After the pre-flight check (Duncan is reassuringly thorough – he has been for the 47 years I’ve known him) – we’re tightly side-by-side in the little cabin, and we’re soon taxi-ing towards the mown grass strip, then accelerating, and the plane is so light you’re barely conscious of leaving the ground, and we’re up, climbing up over West Sussex then circling round, and it’s really exhilarating and I’m not nervous anymore. But there is only a half-inch of metal between me and 1800 feet of cold air, and a small door-catch (easily caught on your cuff I’d imagine).

I’m trying to snatch photographs and little movie clips between the wing-struts (from inside – this isn’t Flying Down To Rio) and we’re suddenly over Lewes, and – look! there’s the Council office block! – and now we can see the full shape of Chris Drury’s Heart of Reeds, the land sculpture made in the shape of a cross-section through the human heart. We follow the Ouse down towards the sea, the sun is bursting through the clouds and shining on the river, ‘like a National guitar’, to quote Paul Simon. The clouds are piled up in layers coming from the west as we fly over Newhaven and on towards Cuckmere Haven. A glimpse of the Seven Sisters and we turn inland and the meanders and ox-bow lakes are beautiful, with exquisite tiny rivulets contrasting with the wide, dead-straight channel.

The huge storm-cloud is heading towards us, and Duncan decides to put down until it blows over. He radios for a convenient airfield, and here’s one, north of the A27. The owner is also in the air and we see his plane circling too. We land, easily, dancing onto the field, and switch the engine off. I walk away, and my feet slide out from under me, and I’m flat on my back, winded, in the mud, staring at the sky…

Well – how did I get here? I’m auditioning – I’ve never had an audition in my life.

I’m barefoot in the Pavilion Theatre, after three weeks of limping, getting lifts & buses, not walking, foot-up etc after the man/machine mashup (id. A Perfect Day Almost) so I haven’t used this foot for a while, and now I’m about to dance. Jason, the rehearsals director, has asked us to dance our names (a request I’ve not heard before), so I’ve been working out a sequence that, well, dances my name.

So – I’ve got it just about, but now we have to integrate our name with a partner’s name. I choose Chris, and look, we both have an H in the middle. His sequence is more compact than mine (mine sprawls, typically, across about twenty feet). So we can coincide with an angular body-H. I forget the foot problem, and we rehearse our little piece together; our H is perfect each time we run through.

When we perform it, the H’s slip a little – disappointing. We’ll see…

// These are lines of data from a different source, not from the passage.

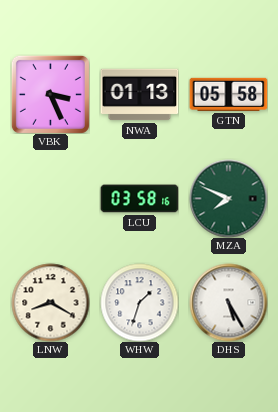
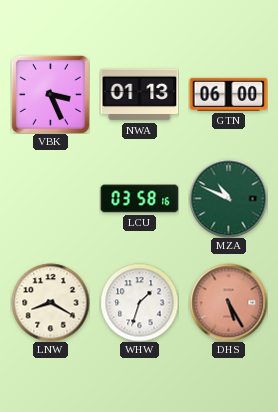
GTN: 05:58 -> 06:00
MZA: 7:49 -> 10:49
DHS dial: white -> salmon
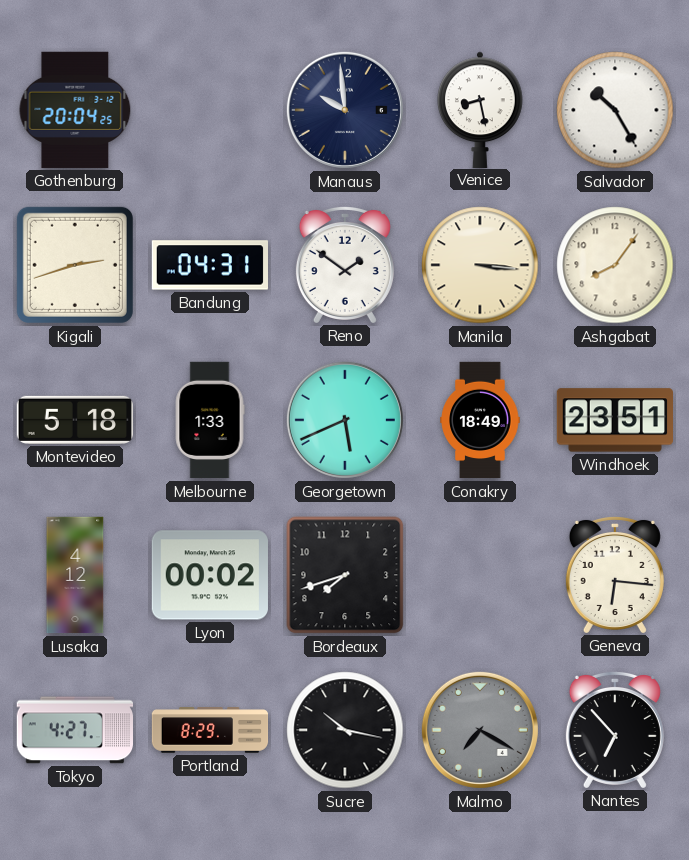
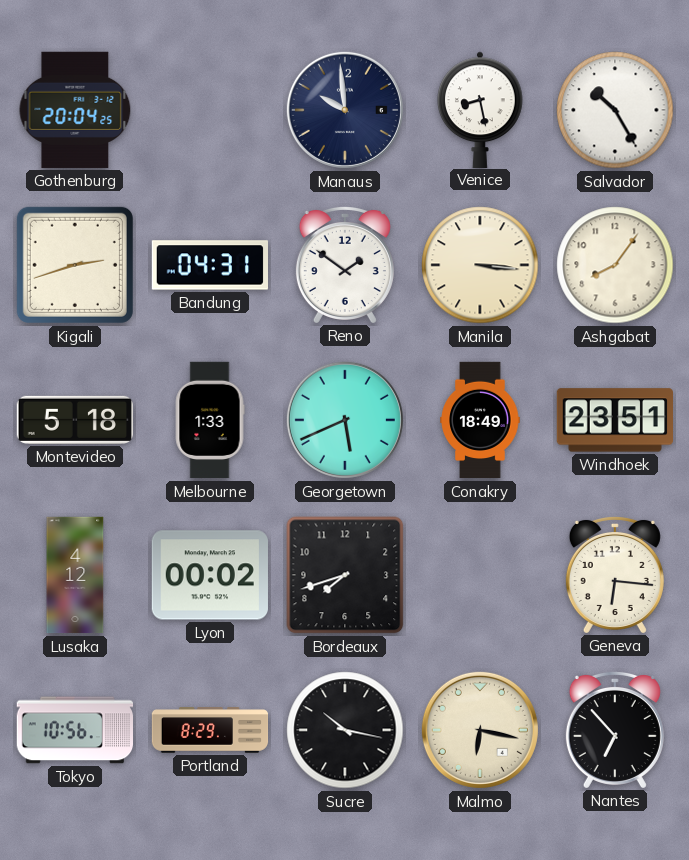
Tokyo: 4:27 -> 10:56
Malmo: 7:20 -> 6:17
Malmo dial: grey -> cream
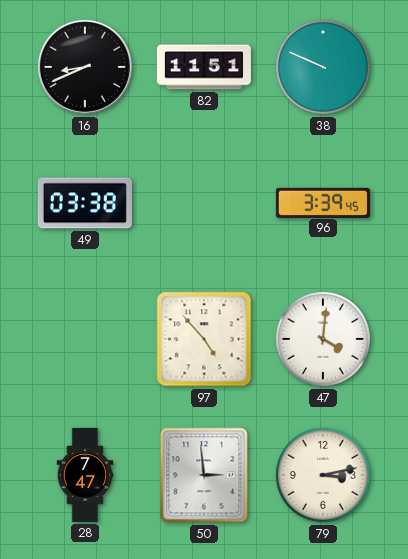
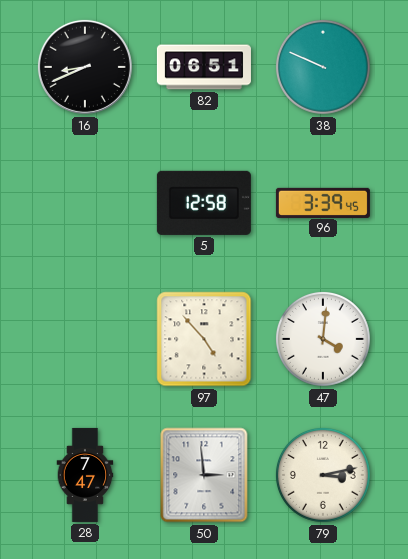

Dance your name! Go on – dance your name!

You’ve only got to get a small injury – no, nothing serious, really, thanks for asking – and it calls everything else in your body out on strike. At first, the new injury puts your other little aches and pains into the shade: you don’t notice your shoulder-ache, twinge in your hand, catarrh etc because you’ve got a new complaint. But after a while the foot is a dull ache, and you realise that you’ve now acquired a back-ache, and a hip- and leg-ache, because you’re not walking properly.

But you start to suspect that this was just what your major condition needed, to become full-blown: your hypochondria. Ouch, there’s another twinge – guilt. I’d go to the doctor with my portfolio of (all right, minor) ailments, and go through them, one by one. But then I would be using up at least nine people’s allotted 10 minutes (there’s a sign up saying you’ve got 10 minutes).

Perhaps I’m imagining them all: I’m so in touch with my body I can generate a twinge just by extreme ‘mindfulness’. Outside it, people are slaughtering each other with the usual enthusiasm, public services are being cut and sold so that the Markets can respect UK plc again, and the poor (and not quite poor) are getting poorer.

Ouch – where did that headache come from?